┌──

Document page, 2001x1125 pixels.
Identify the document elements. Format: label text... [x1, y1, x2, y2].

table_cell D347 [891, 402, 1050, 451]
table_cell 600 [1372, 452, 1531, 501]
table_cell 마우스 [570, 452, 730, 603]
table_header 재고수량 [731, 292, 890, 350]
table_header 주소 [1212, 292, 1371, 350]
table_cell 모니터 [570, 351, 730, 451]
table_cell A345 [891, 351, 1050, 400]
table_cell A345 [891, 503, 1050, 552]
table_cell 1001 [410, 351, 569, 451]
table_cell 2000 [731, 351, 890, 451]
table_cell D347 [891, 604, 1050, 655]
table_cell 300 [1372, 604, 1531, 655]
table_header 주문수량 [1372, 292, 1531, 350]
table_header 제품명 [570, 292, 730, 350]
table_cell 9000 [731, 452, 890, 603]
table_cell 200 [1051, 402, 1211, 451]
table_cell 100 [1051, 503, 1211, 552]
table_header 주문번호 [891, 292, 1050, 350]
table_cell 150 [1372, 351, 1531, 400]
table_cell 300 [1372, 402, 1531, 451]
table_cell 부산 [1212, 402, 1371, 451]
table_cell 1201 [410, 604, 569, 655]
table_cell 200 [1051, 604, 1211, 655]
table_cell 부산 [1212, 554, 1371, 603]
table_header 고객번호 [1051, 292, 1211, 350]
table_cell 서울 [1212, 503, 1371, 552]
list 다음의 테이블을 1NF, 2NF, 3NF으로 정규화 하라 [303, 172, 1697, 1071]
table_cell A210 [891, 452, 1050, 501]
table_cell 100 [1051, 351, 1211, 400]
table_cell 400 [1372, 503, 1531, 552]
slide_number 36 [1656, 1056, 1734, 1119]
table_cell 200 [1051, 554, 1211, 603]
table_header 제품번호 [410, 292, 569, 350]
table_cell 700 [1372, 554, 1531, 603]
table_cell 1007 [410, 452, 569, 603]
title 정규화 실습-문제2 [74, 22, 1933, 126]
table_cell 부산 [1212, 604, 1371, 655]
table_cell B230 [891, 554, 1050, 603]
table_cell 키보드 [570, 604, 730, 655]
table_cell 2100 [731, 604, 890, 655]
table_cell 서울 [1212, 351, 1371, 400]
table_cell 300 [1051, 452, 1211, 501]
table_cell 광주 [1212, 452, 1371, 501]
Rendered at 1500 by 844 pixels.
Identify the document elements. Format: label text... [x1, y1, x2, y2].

└──
┌──

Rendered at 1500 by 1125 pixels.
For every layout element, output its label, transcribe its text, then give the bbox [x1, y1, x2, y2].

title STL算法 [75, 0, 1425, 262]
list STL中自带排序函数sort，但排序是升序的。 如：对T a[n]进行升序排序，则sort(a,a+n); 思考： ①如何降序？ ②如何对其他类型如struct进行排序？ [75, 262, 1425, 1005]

└──
┌──

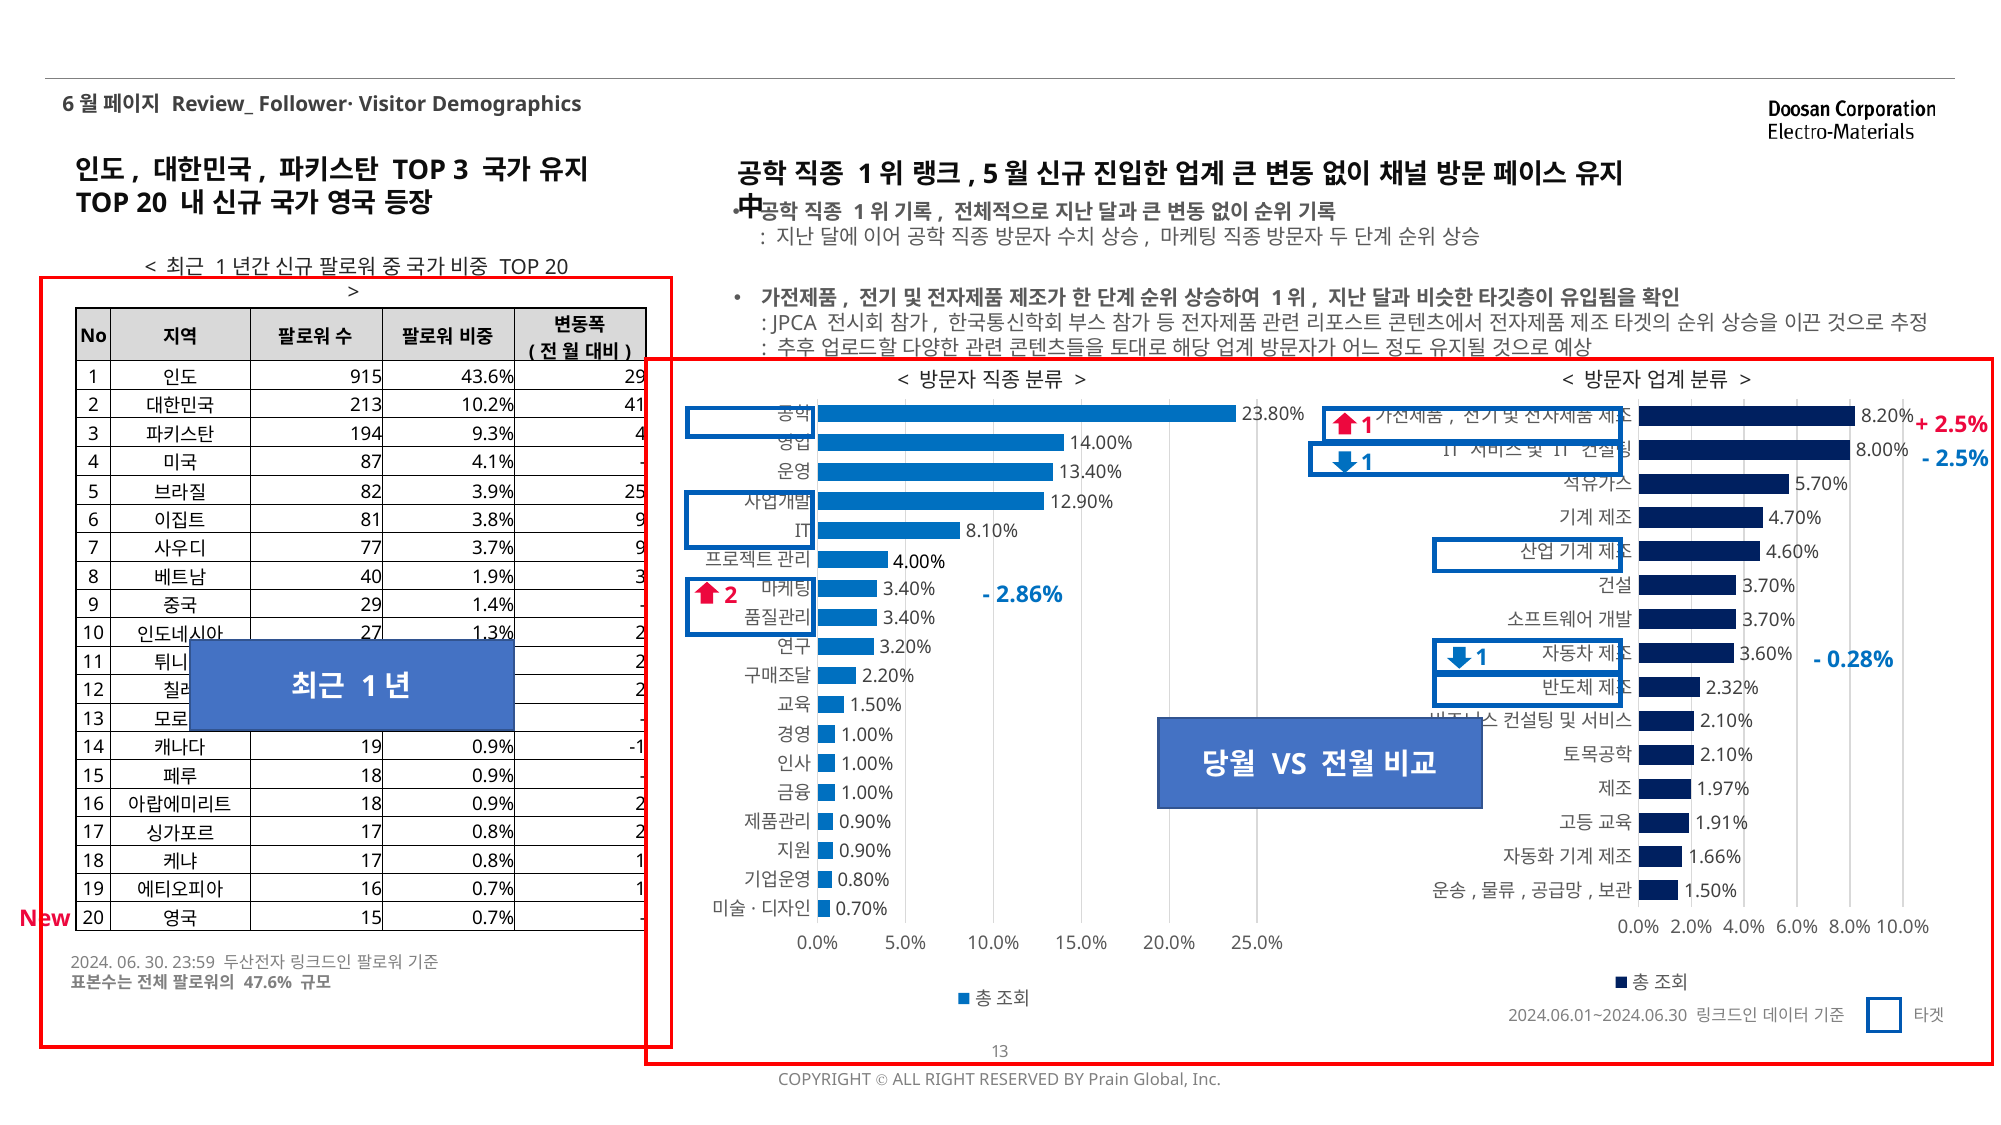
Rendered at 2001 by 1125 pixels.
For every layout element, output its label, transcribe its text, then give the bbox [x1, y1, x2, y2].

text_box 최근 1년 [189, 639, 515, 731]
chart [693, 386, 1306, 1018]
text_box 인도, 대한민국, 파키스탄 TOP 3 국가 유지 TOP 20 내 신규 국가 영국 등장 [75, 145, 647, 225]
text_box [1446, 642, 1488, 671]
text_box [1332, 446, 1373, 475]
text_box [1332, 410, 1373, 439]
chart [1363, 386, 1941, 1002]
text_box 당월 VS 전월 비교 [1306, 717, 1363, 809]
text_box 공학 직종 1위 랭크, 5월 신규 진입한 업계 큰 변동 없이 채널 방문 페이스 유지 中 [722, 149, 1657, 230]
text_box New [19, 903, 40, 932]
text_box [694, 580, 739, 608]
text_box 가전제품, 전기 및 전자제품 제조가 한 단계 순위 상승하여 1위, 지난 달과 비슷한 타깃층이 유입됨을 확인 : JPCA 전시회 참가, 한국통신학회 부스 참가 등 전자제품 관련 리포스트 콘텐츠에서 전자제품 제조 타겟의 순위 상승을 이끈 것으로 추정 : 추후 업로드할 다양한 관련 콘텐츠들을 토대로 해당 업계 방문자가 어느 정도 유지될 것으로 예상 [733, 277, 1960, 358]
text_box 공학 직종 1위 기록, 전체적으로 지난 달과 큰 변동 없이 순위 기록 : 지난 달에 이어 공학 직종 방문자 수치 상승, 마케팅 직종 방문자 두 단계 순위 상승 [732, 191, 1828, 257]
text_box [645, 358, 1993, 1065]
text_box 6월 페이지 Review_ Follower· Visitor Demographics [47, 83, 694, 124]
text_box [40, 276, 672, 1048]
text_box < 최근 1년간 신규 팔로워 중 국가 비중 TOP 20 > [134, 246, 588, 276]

└──

### [TASK GOAL]
Each line in the material with "Rendered" in it must be reported.

### [RESPONSE TO THE EXERCISE]
Rendered at 1500 by 844 pixels.
Rendered at 1500 by 1125 pixels.
Rendered at 2001 by 1125 pixels.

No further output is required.